Il rinvio ai giudici comunitari
La questione si è quindi spostata nella fase contenziosa,  instauratasi, a  seguito del rinvio del giudice a quo, dinanzi alla Corte di Giustizia delle Comunità Europee. I giudici comunitari hanno dovuto prendere in considerazione due posizioni contrastanti: quella della ricorrente (Università) a cui giudizio l’affitto e la sublocazione di immobili sono operazioni imponibili e attività economiche ai sensi della sesta direttiva; quella del governo del Regno Unito secondo cui l’Università ha posto in essere una serie di operazioni il cui unico intento è il recupero di una imposta altrimenti indetraibile.
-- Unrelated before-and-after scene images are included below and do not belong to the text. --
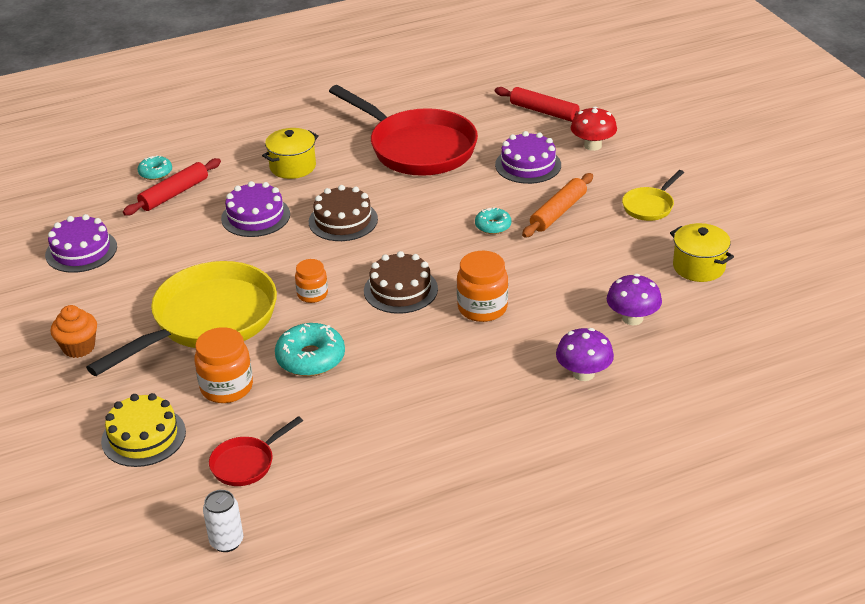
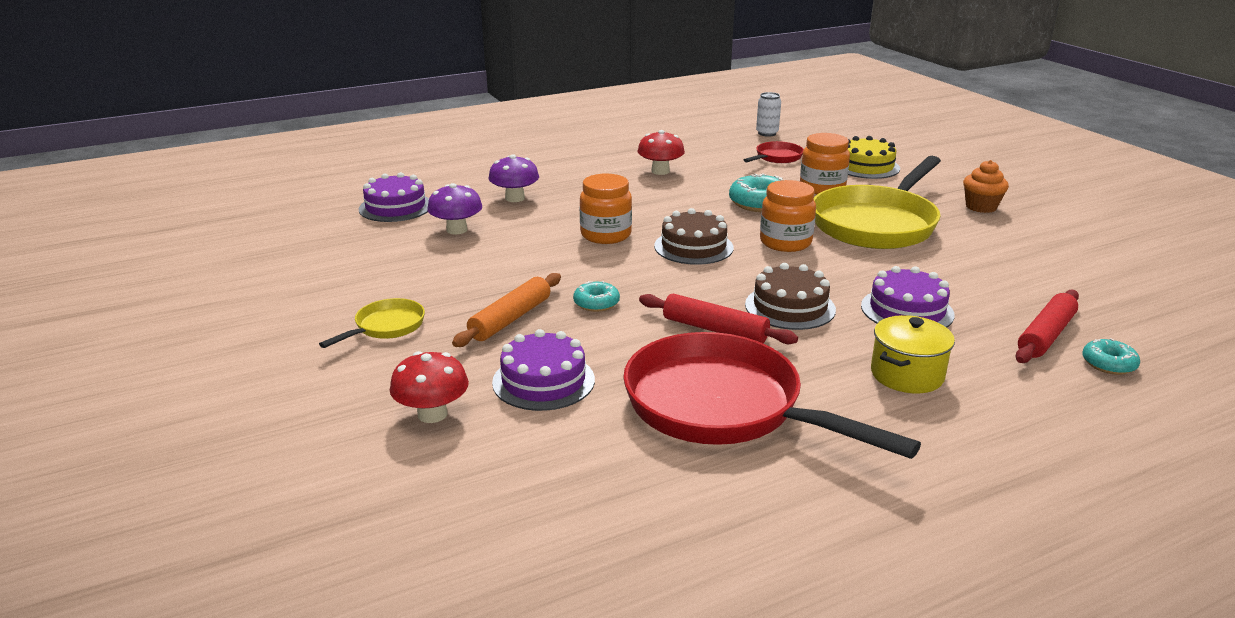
camera: 175 degrees right, 10 degrees down
purple cake [45,214,117,273] -> purple cake moved to [359,172,429,222]
orange jar [295,259,328,303] -> orange jar [760,180,816,252], size x1.58
red rolling pin [495,87,580,122] -> red rolling pin moved to [639,294,798,344]
yellow pot [670,223,734,282] -> none
none -> red mushroom [637,130,685,175]

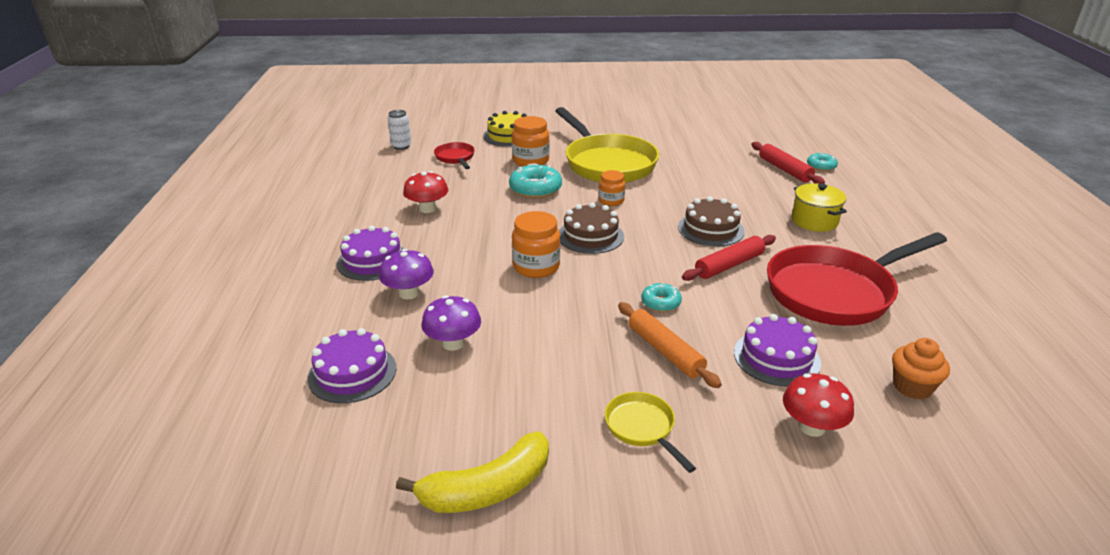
camera: 65 degrees left, 5 degrees up
orange jar [760,180,816,252] -> orange jar [599,170,625,206], size x0.63
purple cake [861,266,955,328] -> purple cake moved to [337,225,404,281]
orange cupcake [963,160,1009,213] -> orange cupcake moved to [892,338,950,400]
none -> yellow banana [396,432,549,513]

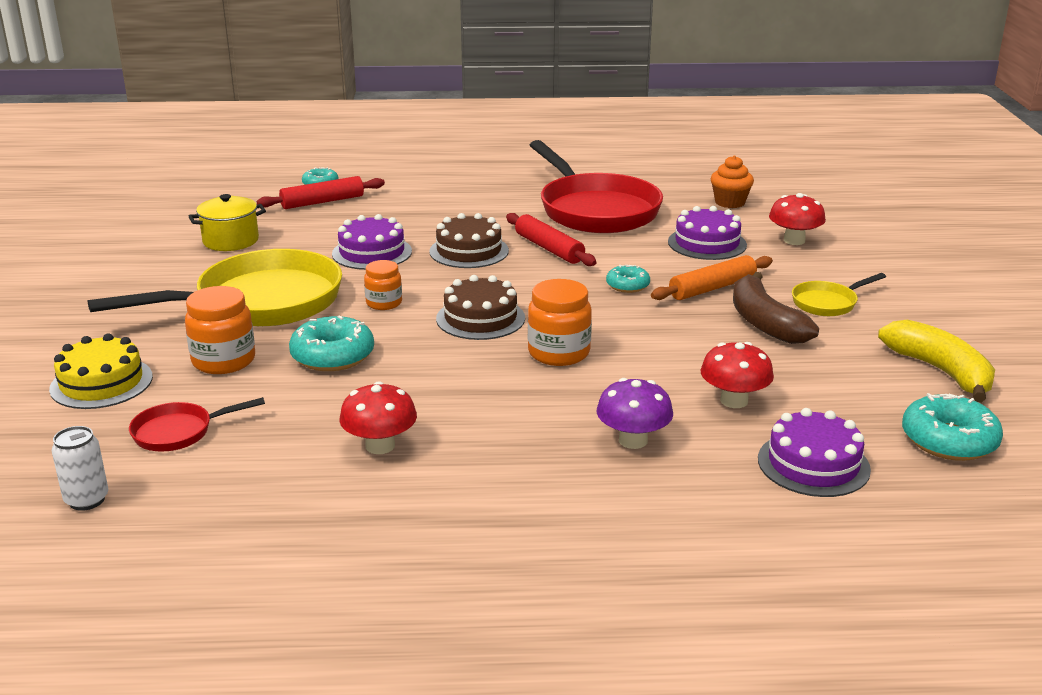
camera: 90 degrees left, 5 degrees down
purple cake [337,225,404,281] -> purple cake moved to [332,214,412,270]
purple mushroom [422,295,481,351] -> red mushroom [701,342,774,408]
yellow pot [792,183,847,232] -> yellow pot moved to [189,194,266,251]
none -> brown banana [733,272,819,344]
none -> turquoise donut [902,393,1003,461]

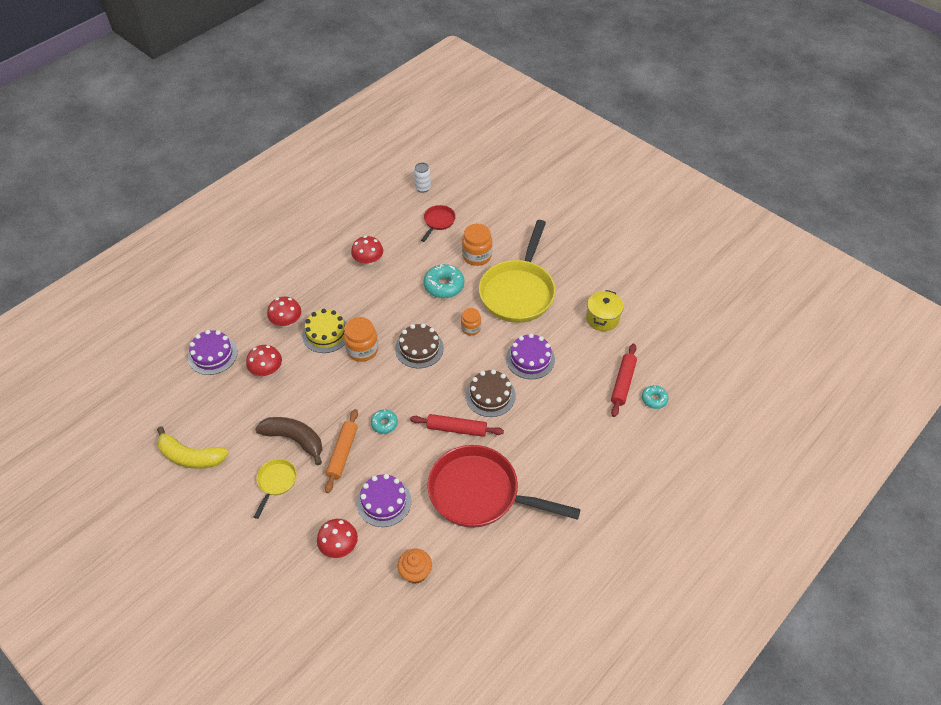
camera: 135 degrees right, 25 degrees up
yellow cake [49,333,153,409] -> yellow cake moved to [302,309,347,353]
purple mushroom [597,378,673,449] -> red mushroom [267,297,301,327]
turquoise donut [902,393,1003,461] -> none

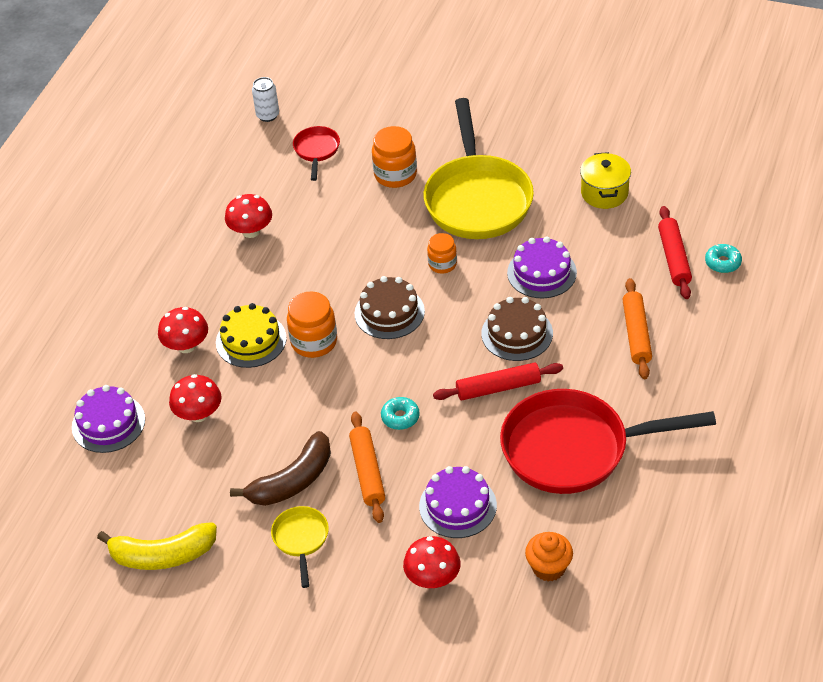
camera: 20 degrees left, 5 degrees down
brown banana [255,417,322,465] -> brown banana turned 135 degrees clockwise [230,431,331,506]
turquoise donut [423,264,464,298] -> none
none -> orange rolling pin [622,278,652,379]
La posizione della Corte di Giustizia
La Corte ha preliminarmente rammentato che la giurisprudenza comunitaria ha dato sempre un’interpretazione molto ampia della nozione di "attività economiche" di cui all’articolo 4, n. 2 della sesta direttiva, riconoscendo che  essa fa riferimento a tutte le operazioni che intervengono nelle fasi produttive, distributive di beni e di erogazione di servizi. Ciò comporta che una determinata operazione, perché sia rilevante ai fini Iva, deve essere posta in essere da un soggetto che esercita in modo indipendente e organizzato una attività suscettibile di autonomo apprezzamento in termini economici, indipendentemente dallo scopo o dai risultati di tale attività. In pratica i giudici, riproponendo le analoghe motivazioni  proposte alla base  delle sentenze relative ai procedimenti C-354/03, 355/03 e 484/03, hanno affermato che le nozioni di "cessioni di beni" e "prestazioni di servizi" hanno carattere obiettivo e non possono essere subordinate agli scopi elusivi o frodatori dei singoli. Diversamente, se si volesse riconoscere effettività alle sole attività economiche non utilizzate per scopi frodatori, si introdurrebbe una dannosa spirale di incertezza nell’applicazione del diritto.
Le conclusioni
Da ciò consegue, a parere della Corte, che le operazioni poste in essere dall’Università, in quanto integrano i criteri obiettivi di nozione di beni e prestazione di servizi, sono riconducibili alle attività economiche di cui al predetto articolo 4, n. 2 della sesta direttiva, a prescindere dalla circostanza che tali operazioni vengono materialmente poste in essere per ottenere un vantaggio fiscale senza altro obiettivo economico. Tuttavia, come già rilevato nella sentenza pronunziata nel procedimento C-255/02 (Halifax pcl vs Regno Unito), laddove il comportamento dell’Università integri un comportamento abusivo delle finalità che il legislatore comunitario si è ripromesso di conseguire mediante l’istituzione di un sistema comune dell’imposta sui consumi, in tal caso l’Amministrazione fiscale nazionale sarà legittimata a negare la detrazione di imposta. "La sesta direttiva, difatti, conclude la Corte, osta al diritto del soggetto passivo di dedurre l’Iva pagata a monte qualora le operazioni sulle quali tale diritto si basa integrano una pratica abusiva."